PROBLEM DESCRIPTION
Note each line in the data holding the string "انتخابات" and report it.

RAW DATA
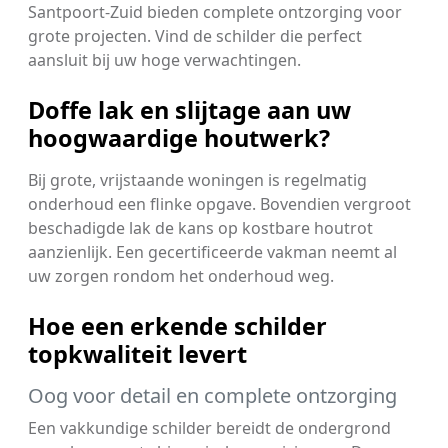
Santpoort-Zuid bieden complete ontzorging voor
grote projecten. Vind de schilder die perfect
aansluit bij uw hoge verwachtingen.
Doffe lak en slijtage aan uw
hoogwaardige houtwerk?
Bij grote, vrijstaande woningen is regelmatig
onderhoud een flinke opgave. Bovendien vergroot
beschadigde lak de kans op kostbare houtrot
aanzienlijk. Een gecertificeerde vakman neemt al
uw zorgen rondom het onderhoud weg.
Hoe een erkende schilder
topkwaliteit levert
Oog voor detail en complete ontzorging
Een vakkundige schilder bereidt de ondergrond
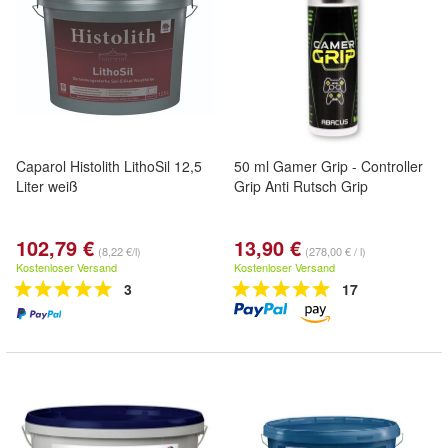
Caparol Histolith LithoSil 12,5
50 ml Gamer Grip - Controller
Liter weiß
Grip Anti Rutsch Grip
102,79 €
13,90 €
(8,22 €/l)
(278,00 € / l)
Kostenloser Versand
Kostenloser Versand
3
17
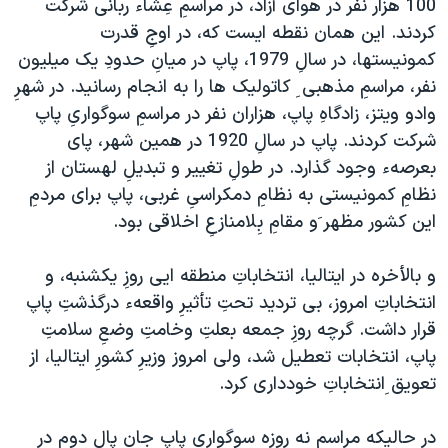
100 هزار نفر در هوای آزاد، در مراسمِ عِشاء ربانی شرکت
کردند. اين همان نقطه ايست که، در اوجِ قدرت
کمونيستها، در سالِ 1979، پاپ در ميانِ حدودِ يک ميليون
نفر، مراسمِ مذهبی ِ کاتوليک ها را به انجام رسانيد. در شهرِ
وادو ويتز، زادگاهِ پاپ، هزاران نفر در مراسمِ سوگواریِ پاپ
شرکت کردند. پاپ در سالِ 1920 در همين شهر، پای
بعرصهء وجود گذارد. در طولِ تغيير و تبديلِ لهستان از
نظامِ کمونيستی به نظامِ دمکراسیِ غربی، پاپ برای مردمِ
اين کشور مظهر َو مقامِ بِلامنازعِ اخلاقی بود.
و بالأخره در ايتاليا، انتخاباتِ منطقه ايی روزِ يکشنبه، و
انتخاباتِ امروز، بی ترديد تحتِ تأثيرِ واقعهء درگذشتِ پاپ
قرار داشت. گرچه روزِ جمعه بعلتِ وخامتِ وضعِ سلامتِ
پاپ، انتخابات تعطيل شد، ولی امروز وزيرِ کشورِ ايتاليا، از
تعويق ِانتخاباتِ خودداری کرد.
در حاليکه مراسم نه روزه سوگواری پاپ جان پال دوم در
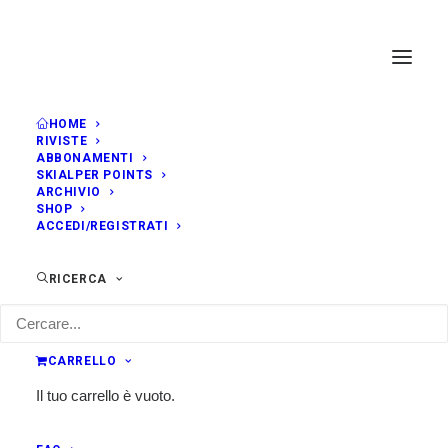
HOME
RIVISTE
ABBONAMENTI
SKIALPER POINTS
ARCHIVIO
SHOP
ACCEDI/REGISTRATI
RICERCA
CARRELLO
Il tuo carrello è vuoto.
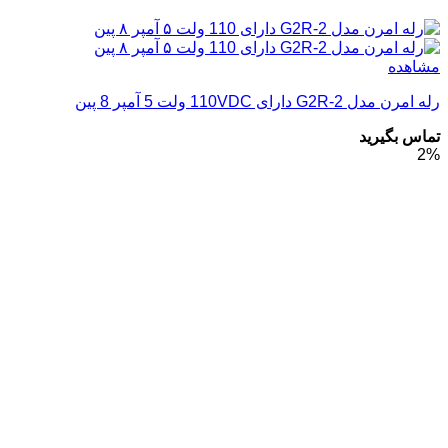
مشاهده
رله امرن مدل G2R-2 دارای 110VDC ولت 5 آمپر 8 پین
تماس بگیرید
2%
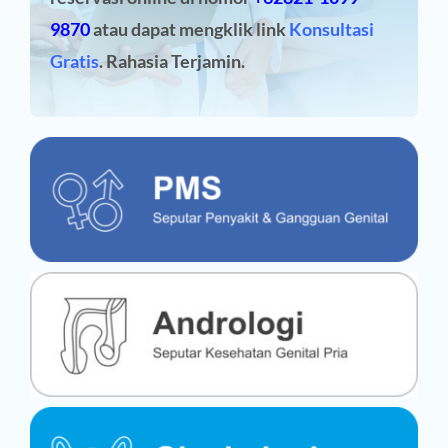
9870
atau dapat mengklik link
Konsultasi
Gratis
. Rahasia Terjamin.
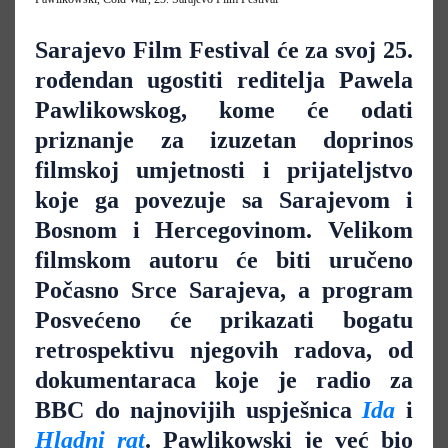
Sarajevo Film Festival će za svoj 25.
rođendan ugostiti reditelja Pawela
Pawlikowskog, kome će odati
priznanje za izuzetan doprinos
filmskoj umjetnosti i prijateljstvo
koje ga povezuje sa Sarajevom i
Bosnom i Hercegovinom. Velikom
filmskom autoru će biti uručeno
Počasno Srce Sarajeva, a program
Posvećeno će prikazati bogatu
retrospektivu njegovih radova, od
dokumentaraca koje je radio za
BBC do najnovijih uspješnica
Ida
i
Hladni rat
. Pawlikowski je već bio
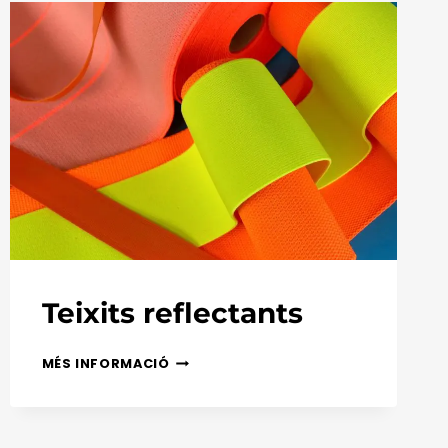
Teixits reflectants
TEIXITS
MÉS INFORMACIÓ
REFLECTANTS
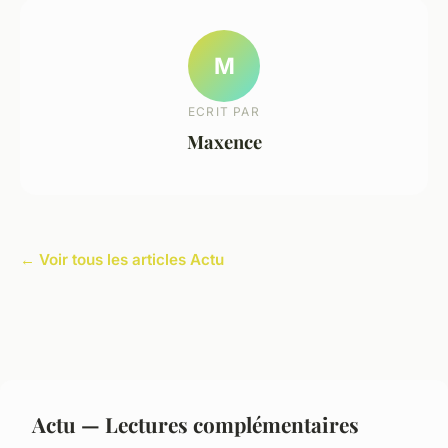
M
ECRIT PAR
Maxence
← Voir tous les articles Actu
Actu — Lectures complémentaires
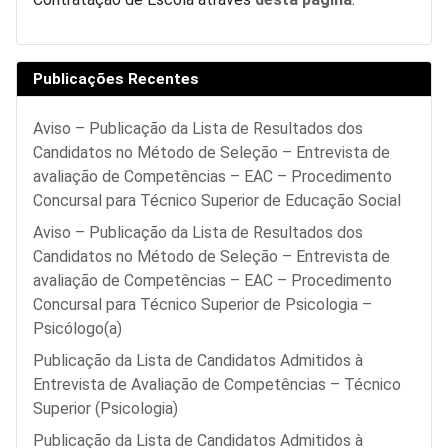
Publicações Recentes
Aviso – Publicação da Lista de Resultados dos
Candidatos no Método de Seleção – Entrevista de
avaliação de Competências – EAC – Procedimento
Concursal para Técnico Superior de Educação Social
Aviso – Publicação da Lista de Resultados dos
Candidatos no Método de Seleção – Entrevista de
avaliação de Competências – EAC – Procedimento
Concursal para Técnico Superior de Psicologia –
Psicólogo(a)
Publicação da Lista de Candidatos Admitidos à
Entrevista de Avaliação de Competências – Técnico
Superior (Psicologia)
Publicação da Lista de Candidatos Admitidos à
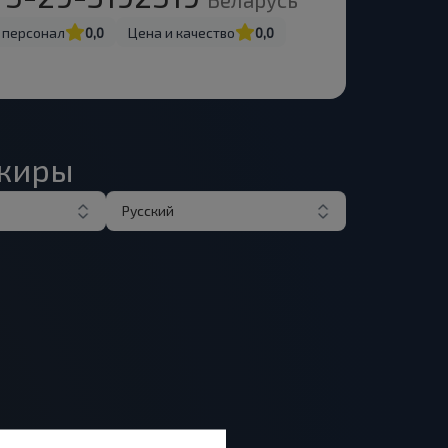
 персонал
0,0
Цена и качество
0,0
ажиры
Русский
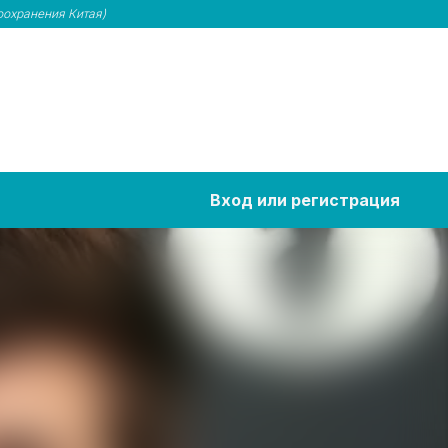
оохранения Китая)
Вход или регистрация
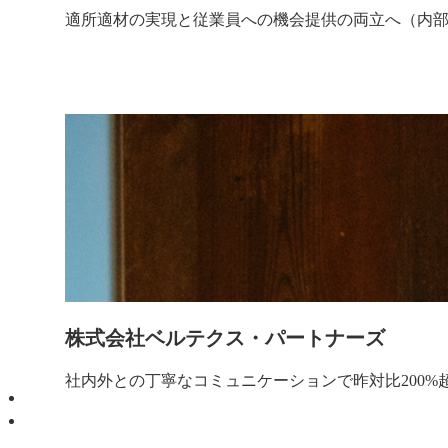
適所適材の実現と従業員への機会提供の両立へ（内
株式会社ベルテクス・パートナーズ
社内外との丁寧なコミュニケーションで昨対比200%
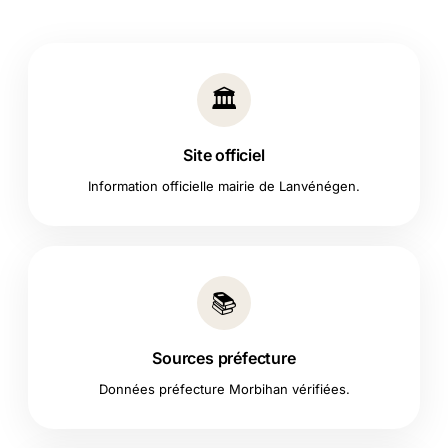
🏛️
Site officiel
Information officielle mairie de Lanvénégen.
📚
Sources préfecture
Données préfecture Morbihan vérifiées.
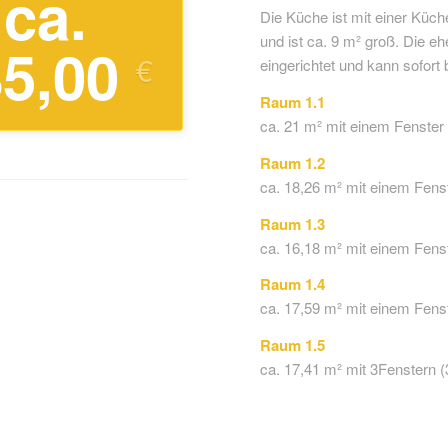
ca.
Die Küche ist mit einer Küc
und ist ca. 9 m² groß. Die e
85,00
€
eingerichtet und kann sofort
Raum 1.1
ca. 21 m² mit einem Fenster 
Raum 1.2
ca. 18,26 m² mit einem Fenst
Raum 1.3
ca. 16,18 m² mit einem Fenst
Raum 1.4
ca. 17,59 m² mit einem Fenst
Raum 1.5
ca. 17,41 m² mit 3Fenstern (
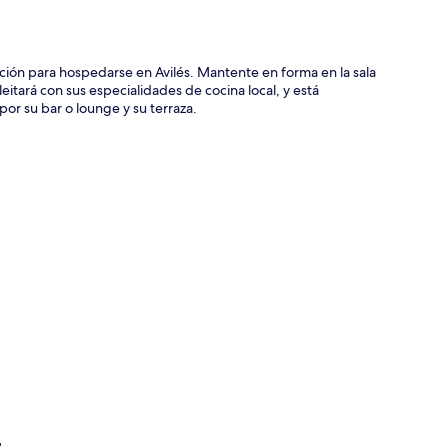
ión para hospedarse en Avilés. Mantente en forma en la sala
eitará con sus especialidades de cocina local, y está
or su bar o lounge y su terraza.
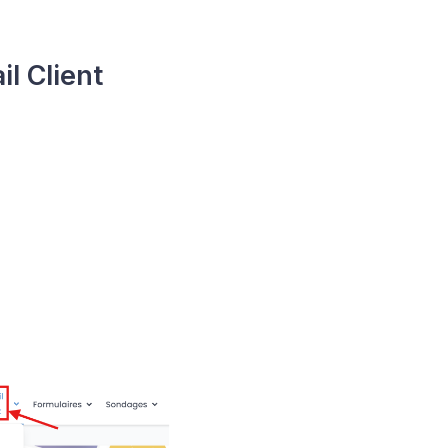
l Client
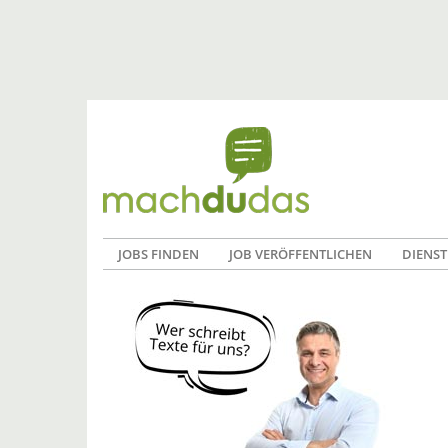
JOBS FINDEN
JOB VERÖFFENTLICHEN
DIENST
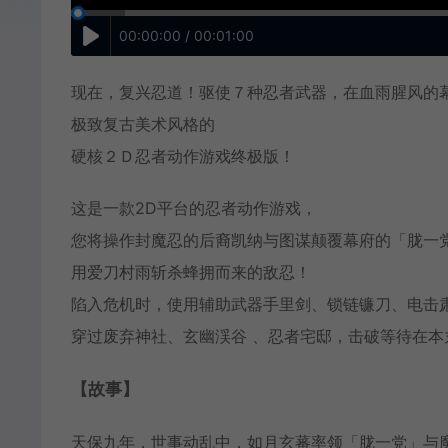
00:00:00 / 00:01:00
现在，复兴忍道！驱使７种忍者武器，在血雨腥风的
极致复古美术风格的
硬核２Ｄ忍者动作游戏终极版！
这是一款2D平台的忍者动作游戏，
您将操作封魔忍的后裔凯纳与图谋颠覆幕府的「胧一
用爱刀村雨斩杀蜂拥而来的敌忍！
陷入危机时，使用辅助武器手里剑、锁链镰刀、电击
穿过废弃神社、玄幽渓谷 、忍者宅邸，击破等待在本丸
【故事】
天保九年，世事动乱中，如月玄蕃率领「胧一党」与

RESPONSE AREA
و بالأخره در ايتاليا، انتخاباتِ منطقه ايی روزِ يکشنبه، و
انتخاباتِ امروز، بی ترديد تحتِ تأثيرِ واقعهء درگذشتِ پاپ
پاپ، انتخابات تعطيل شد، ولی امروز وزيرِ کشورِ ايتاليا، از
تعويق ِانتخاباتِ خودداری کرد.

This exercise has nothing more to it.